Case study 2: direct isolation
A stress degradation product was partially purified by low-pressure chromatography to remove much of the remaining main drug
peak. The degradant-enriched mixture had two significant peaks of interest (primary targets) and several of minor abundance
(secondary targets), in addition to components not of interest to the chemistry team. The HPLC chromatogram of the mixture
is shown in Figure 4. The goal for the isolation was to capture cleanly each of the primary targets for structure elucidation and to capture the
secondary target peaks if it were not "overly difficult." Preparative RP-HPLC was undesirable due to poor loading and excessive
Figure 4: Reversed-phase high-performance liquid chromatography (UV detection 295 nm, Method D) of degradant-enriched sample,
showing primary (light red) and secondary (light green) purification target peaks.
The development of an SFC method specific for a targeted minor component is often complicated by the lack of availability
of an SFC method identifying the peak of interest. Frequently, stability-indicating methods identifying minor API components
are RP-HPLC gradient-elution methods. Thus, the initial phase of method development is aimed at identifying the peak of interest
in an SFC chromatogram, followed by an optimization phase to resolve that peak from its neighbors. The final isocratic method
is scaled to a preparative column so that the peak may be accumulated by injection stacking.
Figure 5: Method development and fractionation tree for the recovery of the targets identified in Figure 4.
To facilitate the sometimes difficult process of correlating the peak in the RP-HPLC method with SFC, the authors previously
developed a co-configured HPLC/MS and SFC/MS system (6) that uses the same mass spectrometer as a detector for either chromatography.
Using this system, masses can be assigned to mixture components in both the RP-HPLC trace and the SFC chromatogram. This cross-correlation
of orthogonal reversed-phase and normal-phase peak profiles, and the subsequent development of an appropriate preparative
chromatography method to cleanly capture a target peak is part of the targeted isolation process. The standard HPLC method
is still used to confirm the successful isolation of each component (see Figure 3).
This approach to separation is straightforward, but appears cumbersome at first glance. Due to the rapidity with which isocratic
SFC methods may be developed, there is little need to spend time and effort to develop an optimal method first. A complex
sample may be sectioned into several fractions (in this case four), which are then examined using the standard HPLC method
for the presence of one or more of the targets. Once a fraction contains only a few components, the target peaks often can
be selected based on relative abundance, mass (as measured by the MS detector), or by a specific UV signature. Highly specific
methods are then developed to cleanly resolve the targets. At the end of a multicomponent isolation project, a method and
fraction tree illustrates the work flow of the complete separation (see Figure 5). Individual isolates highlighted in the figures were assayed using Method D, and deemed sufficiently pure for structure elucidation.
Table I: Supercritical fluid chromatography methods used in the target peak isolation tree, numbered according to Figure 5.
The SFC methods needed to isolate the targets are detailed in Table I. The seeming complexity of the process is belied by the speed with which the work was accomplished—in this case, less than
three weeks of effort during a period when concurrent project work also demanded laboratory resources. The rapidity derives
from the efficiency of method development, processing, and recovery from liquid fractions when using SFC; all of these facilitate
the rapid cycle time from peak to method to isolation.

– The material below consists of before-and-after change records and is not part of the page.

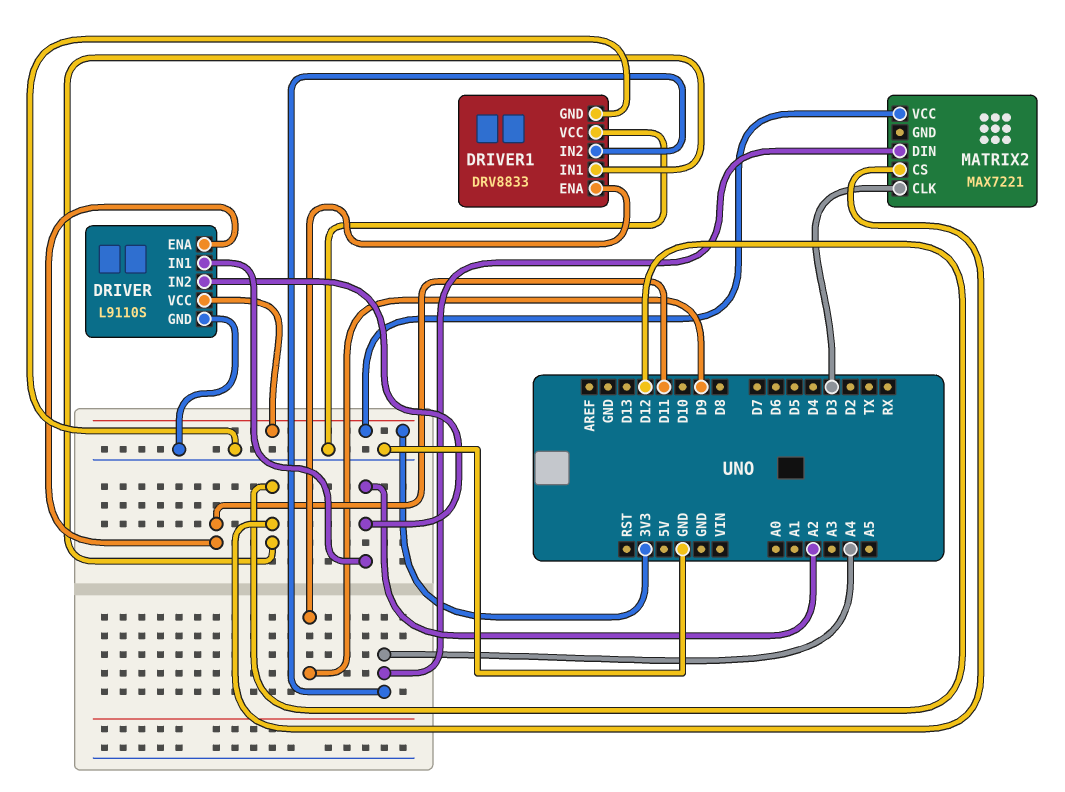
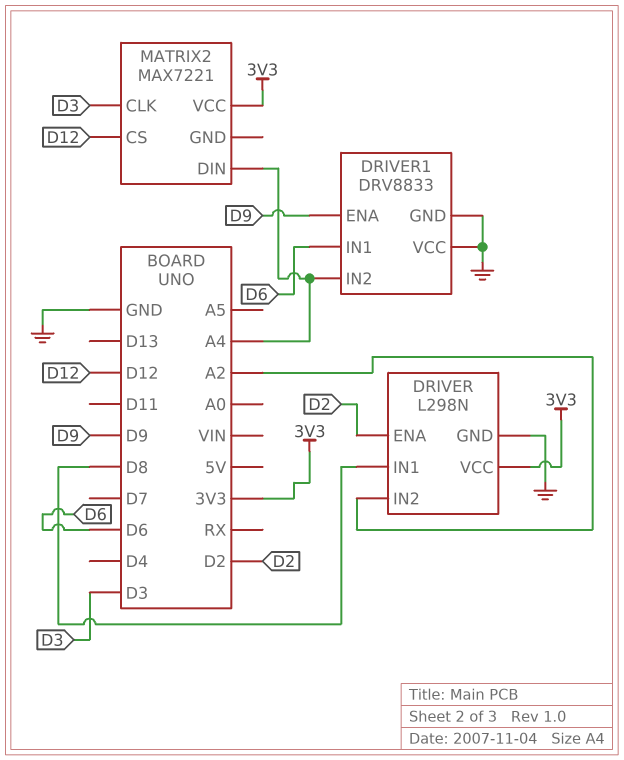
DRIVER: L9110S -> L298N
DRIVER pin ENA: D11 -> D2
DRIVER pin IN1: A2 -> D8
DRIVER1 pin IN1: D12 -> D6

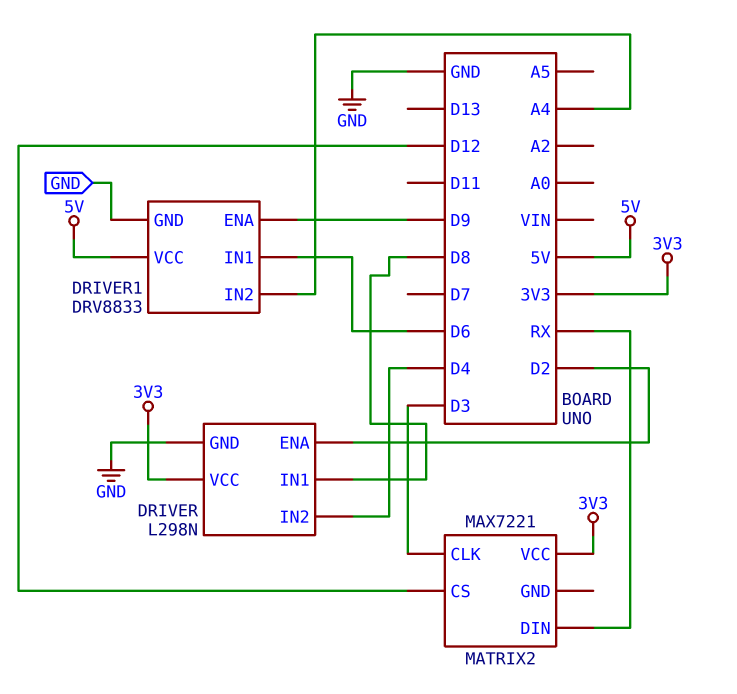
DRIVER pin IN2: A2 -> D4
DRIVER1 pin VCC: GND -> 5V
MATRIX2 pin DIN: A4 -> RX

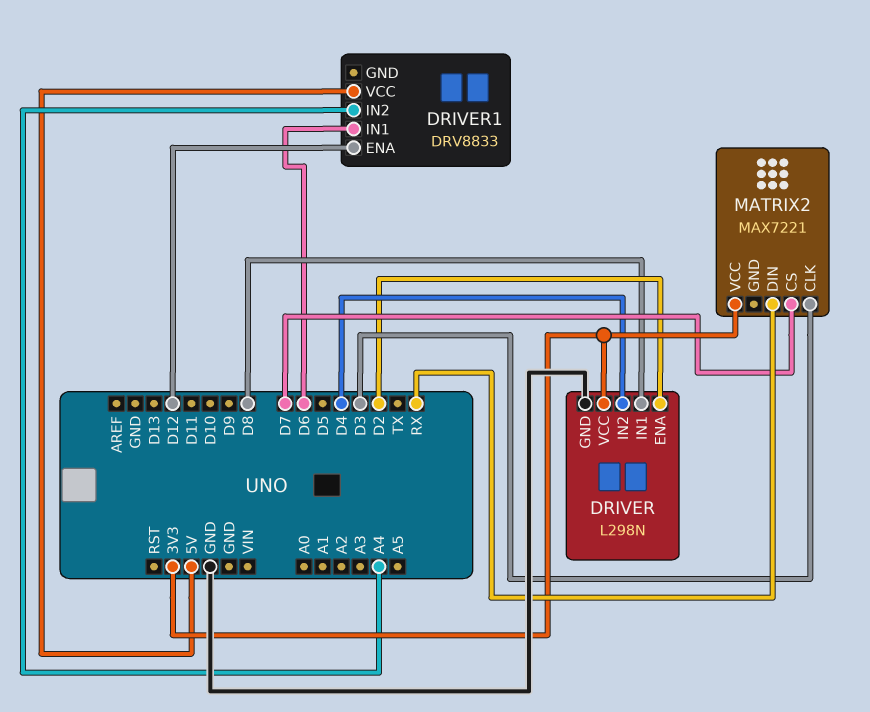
DRIVER1 pin ENA: D9 -> D12
DRIVER1 pin GND: GND -> none
MATRIX2 pin CS: D12 -> D7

The two strategies take advantage of different key attributes of SFC. The enrichment strategy leverages the speed of processing
in SFC versus HPLC, achieved through increased loading, narrow bands, and high linear solvent velocities. SFC has often been
described as 3–10 times faster than HPLC (5).
The direct isolation strategy leverages the processing speed advantage as well, but in comparison with HPLC, the speed of
method development offers a significant additional process enhancement. To achieve the same resolution in HPLC, one frequently
uses a longer column with a higher plate count. In SFC, the linear mobile phase velocity is 8–20 times that of an equivalent
HPLC method, as short columns and high flow rates are both commonly used in method development and these methods are arithmetically
scaled to larger column formats (7). Moreover, this translates into extremely fast column equilibration times, meaning that
as many as 20 different SFC methods may be evaluated for every one HPLC scouting run. In addition, it was observed that the
highly concentrated fraction volumes in SFC offer a significant advantage, i.e., the ability to quickly remove solvent and
analyze the isolate significantly speeds the cycle through processing and method development.
Finally, it was noted that the lack of oxygen and water in the SFC solvent environment limits many common degradative pathways
that would otherwise prevent the capture of certain primary degradants. Less nucleophilic alcohols, such as isopropanol and
the butanols, usually offer good selectivity and have been used when methanol reactivity is a concern. SFC may offer a greater
chance of success when the goal is to isolate primary degradants intact without secondary decomposition.